::: Data for this exercise :::

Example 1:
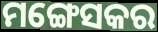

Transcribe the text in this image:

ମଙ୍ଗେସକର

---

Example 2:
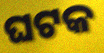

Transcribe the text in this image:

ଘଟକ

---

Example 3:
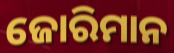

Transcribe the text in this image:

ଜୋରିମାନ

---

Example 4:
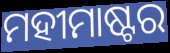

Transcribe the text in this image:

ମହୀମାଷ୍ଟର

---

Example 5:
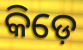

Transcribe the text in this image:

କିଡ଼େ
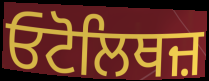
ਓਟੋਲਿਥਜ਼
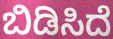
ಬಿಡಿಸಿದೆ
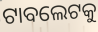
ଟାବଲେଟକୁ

:::
::: Data for this exercise :::

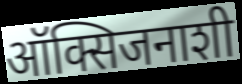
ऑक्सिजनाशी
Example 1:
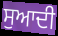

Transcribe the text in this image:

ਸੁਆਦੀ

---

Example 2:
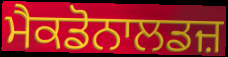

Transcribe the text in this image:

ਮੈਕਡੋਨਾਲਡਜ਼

:::

■ **Directions**
Could you return all lines from the records that include the word "Example"?

■ **Result of the exercise**
Example 1:
Example 2:
Example 3:
Example 4:
Example 5:
Example 1:
Example 2:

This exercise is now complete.